Primavesi Florian, Swierczynski Stefan, Klieser Eckhard, Kiesslich Tobias, Jäger Tarkan, Urbas Romana, Hutter Jörg, Neureiter Daniel, Öfner Dietmar, Stättner Stefan
Department of Visceral, Transplant and Thoracic Surgery, Center of Operative Medicine, Medical University Innsbruck, A-6020 Innsbruck, Austria.
Department of Surgery, Paracelsus Medical University, A-5020 Salzburg, Austria.
Oncol Lett. 2018 Mar;15(3):2913-2920. doi: 10.3892/ol.2017.7634. Epub 2017 Dec 18.
Radiofrequency ablation (RFA) and microwave ablation (MWA) are currently the dominant modalities to treat unresectable liver tumors. Monitoring the ablation process with b-mode-sonography is often hampered by artefacts. Furthermore, vessels may cause cooling in the adjacent tumor target (heat-sink-effect) with risk of local recurrence. The present study evaluated infrared-thermography to monitor surgical RFA/MWA and detect heat-sink-effects in real-time. RFA and MWA of perfused porcine livers was conducted at peripheral and central-vessel-adjacent locations, and monitored by real-time thermography. Ablation was measured and evaluated by gross pathology. The mean time for ablation was significantly longer in RFA compared with MWA (8 vs. 2 min). Although mean macroscopic ablation diameter was similar (RFA, 3.17 cm; MWA, 3.38 cm), RFA showed a significant heat-sink-effect compared with MWA. The surface temperature during central RFA near vessels was 1/3 lower compared with peripheral RFA (47.11±8.35°C vs. 68.72±12.70°C; P<0.001). There was no significant difference in MWA (50.52±8.35°C vs. 50.18±10.35°C; P=0.74). In conclusion, thermography is suitable to monitor the correct ablation with MWA and RFA. The results of the current study demonstrated a significant heat-sink-effect for RFA, but not MWA near vessels. MWA reaches consistent surface temperatures much faster than RFA. With further validation, thermography may be useful to ensure appropriate ablation particularly near vulnerable or vascular structures.

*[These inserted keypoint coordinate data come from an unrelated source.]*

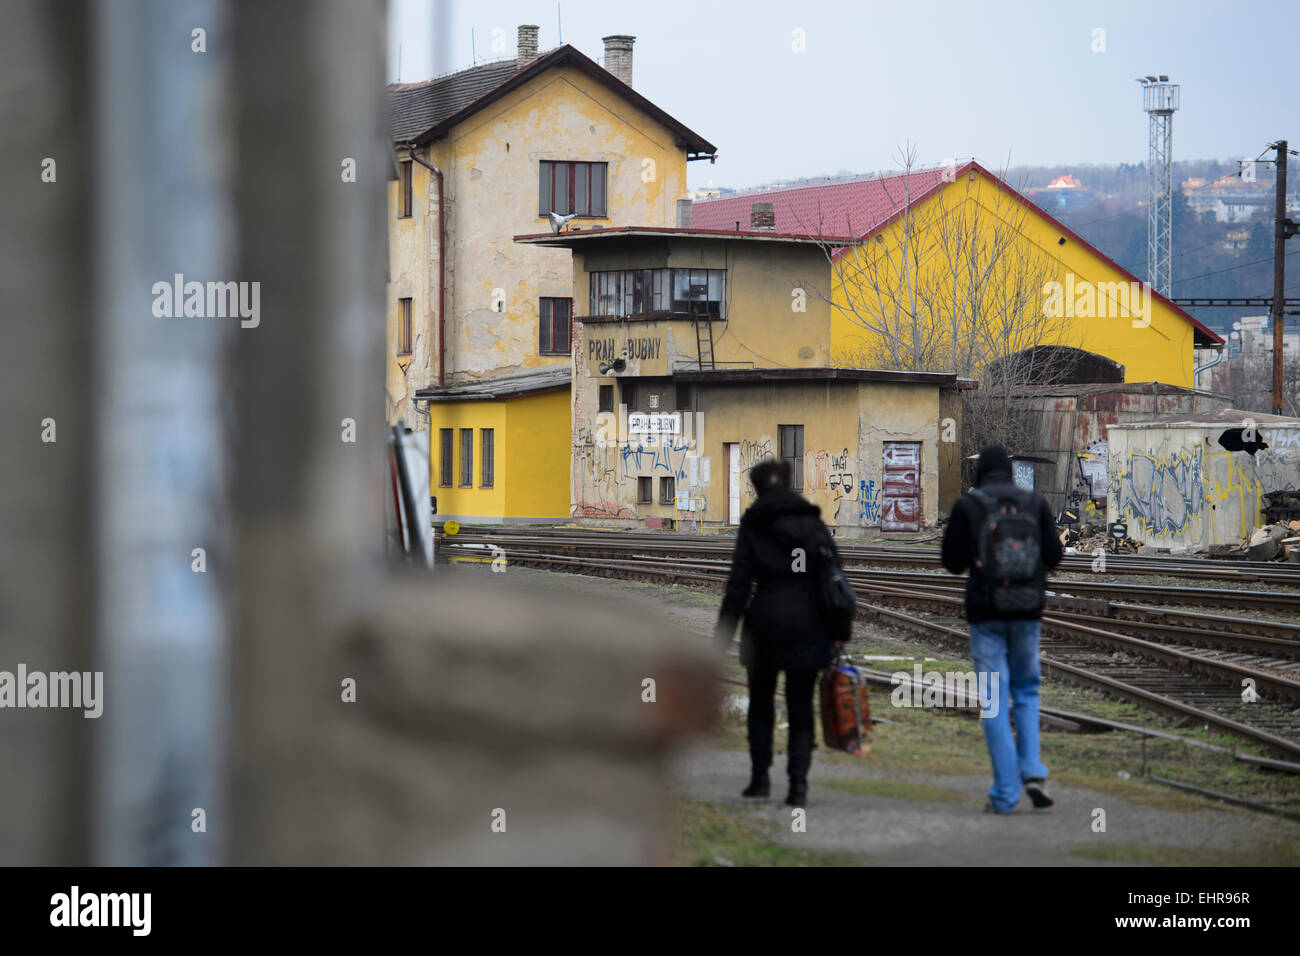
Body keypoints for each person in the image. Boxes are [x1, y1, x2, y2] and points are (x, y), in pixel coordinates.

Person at [713, 459, 850, 807]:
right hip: (809, 623)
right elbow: (834, 579)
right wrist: (839, 631)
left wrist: (723, 638)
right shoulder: (812, 523)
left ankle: (760, 779)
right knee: (801, 705)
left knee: (761, 703)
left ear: (758, 488)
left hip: (765, 623)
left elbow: (738, 587)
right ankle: (798, 786)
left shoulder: (754, 526)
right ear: (790, 483)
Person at [941, 445, 1063, 814]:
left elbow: (951, 562)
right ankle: (1032, 771)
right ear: (1009, 471)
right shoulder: (1034, 502)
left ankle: (1006, 794)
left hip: (986, 614)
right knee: (1026, 690)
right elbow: (1054, 557)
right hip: (1027, 611)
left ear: (980, 472)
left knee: (994, 700)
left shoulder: (969, 506)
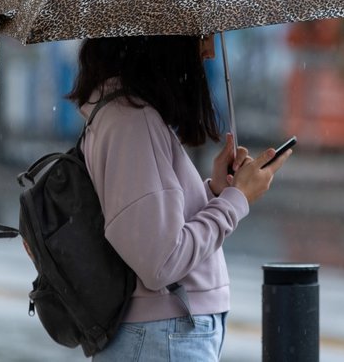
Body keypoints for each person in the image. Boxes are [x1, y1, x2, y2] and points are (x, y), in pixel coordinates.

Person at [67, 33, 292, 361]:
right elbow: (161, 261)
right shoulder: (132, 121)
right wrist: (235, 199)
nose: (209, 51)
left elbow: (153, 224)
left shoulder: (128, 117)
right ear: (166, 42)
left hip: (165, 332)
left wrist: (215, 192)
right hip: (164, 335)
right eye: (201, 37)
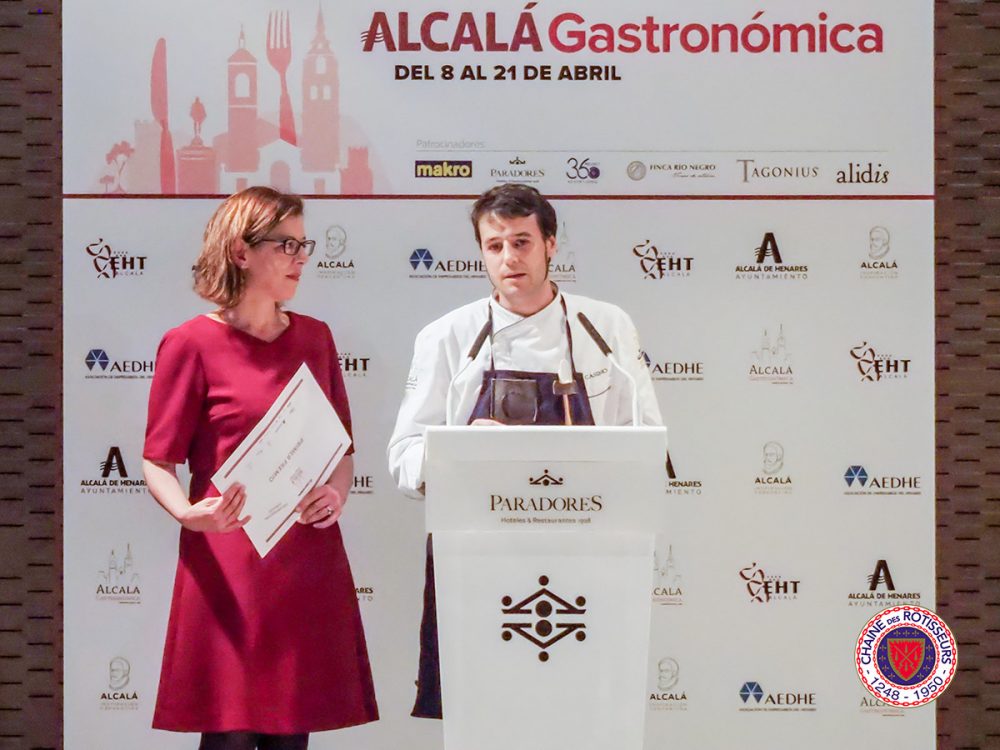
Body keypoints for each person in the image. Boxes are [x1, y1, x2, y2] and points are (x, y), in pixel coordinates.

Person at [386, 183, 663, 719]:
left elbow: (647, 438)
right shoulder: (447, 336)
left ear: (550, 244)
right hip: (477, 565)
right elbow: (404, 459)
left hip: (588, 558)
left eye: (521, 242)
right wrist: (462, 450)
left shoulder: (606, 327)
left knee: (582, 714)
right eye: (494, 246)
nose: (509, 258)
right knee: (485, 715)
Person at [142, 187, 378, 750]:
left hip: (303, 557)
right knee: (227, 733)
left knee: (291, 734)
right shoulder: (190, 342)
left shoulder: (316, 337)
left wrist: (336, 494)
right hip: (228, 559)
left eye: (304, 245)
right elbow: (157, 459)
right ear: (241, 251)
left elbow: (342, 452)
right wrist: (189, 515)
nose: (301, 258)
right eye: (286, 244)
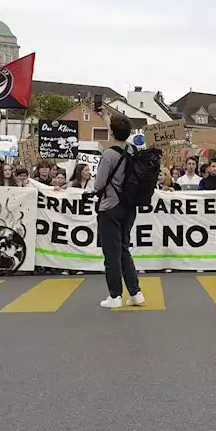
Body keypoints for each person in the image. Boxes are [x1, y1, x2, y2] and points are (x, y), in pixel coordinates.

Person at [94, 114, 144, 309]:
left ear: (112, 132)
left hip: (110, 206)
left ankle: (115, 295)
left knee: (111, 253)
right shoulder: (133, 150)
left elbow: (99, 184)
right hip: (130, 206)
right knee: (124, 248)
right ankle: (135, 292)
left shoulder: (108, 154)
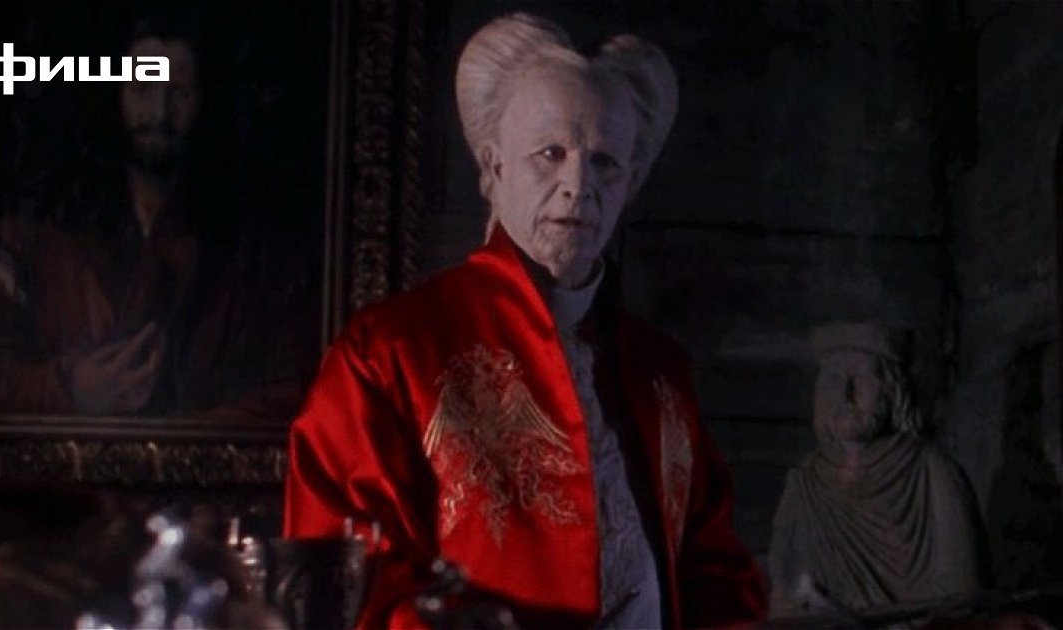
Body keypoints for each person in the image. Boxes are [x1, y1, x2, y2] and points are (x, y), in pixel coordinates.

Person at [284, 13, 765, 628]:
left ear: (632, 182)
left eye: (605, 162)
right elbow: (347, 582)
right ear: (494, 167)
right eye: (550, 154)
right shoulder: (389, 353)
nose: (577, 185)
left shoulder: (658, 372)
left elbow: (715, 575)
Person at [0, 12, 310, 418]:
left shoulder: (250, 245)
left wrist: (187, 439)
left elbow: (288, 390)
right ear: (115, 94)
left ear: (204, 100)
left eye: (179, 92)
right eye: (143, 89)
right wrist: (70, 389)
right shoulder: (33, 234)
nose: (160, 113)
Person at [768, 323, 988, 616]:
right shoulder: (805, 483)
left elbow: (962, 595)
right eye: (833, 379)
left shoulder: (931, 473)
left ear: (894, 390)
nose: (846, 394)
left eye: (862, 378)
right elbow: (785, 590)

射频消融(RFA)和微波消融(MWA)是目前治疗不可切除性肝肿瘤的主要方式。用B超监测消融过程常受伪像干扰。此外,血管可能导致邻近肿瘤靶点冷却(热沉效应),存在局部复发风险。本研究评估了红外热成像技术,以监测手术中的RFA/MWA并实时检测热沉效应。在灌注猪肝的外周和靠近中央血管的位置进行RFA和MWA,并通过实时热成像进行监测。通过大体病理学测量和评估消融情况。与MWA相比,RFA的平均消融时间明显更长(8分钟对2分钟)。尽管平均宏观消融直径相似(RFA为3.17厘米;MWA为3.38厘米),但与MWA相比,RFA显示出明显的热沉效应。靠近血管的中央RFA期间的表面温度比外周RFA低1/3(47.11±8.35°C对68.72±12.70°C;P<0.001)。MWA则无显著差异(50.52±8.35°C对50.18±10.35°C;P=0.74)。总之,热成像技术适用于监测MWA和RFA的正确消融。本研究结果表明,RFA存在明显的热沉效应,而靠近血管的MWA则没有。MWA达到一致表面温度的速度比RFA快得多。经过进一步验证,热成像技术可能有助于确保特别是在易损或血管结构附近进行适当的消融。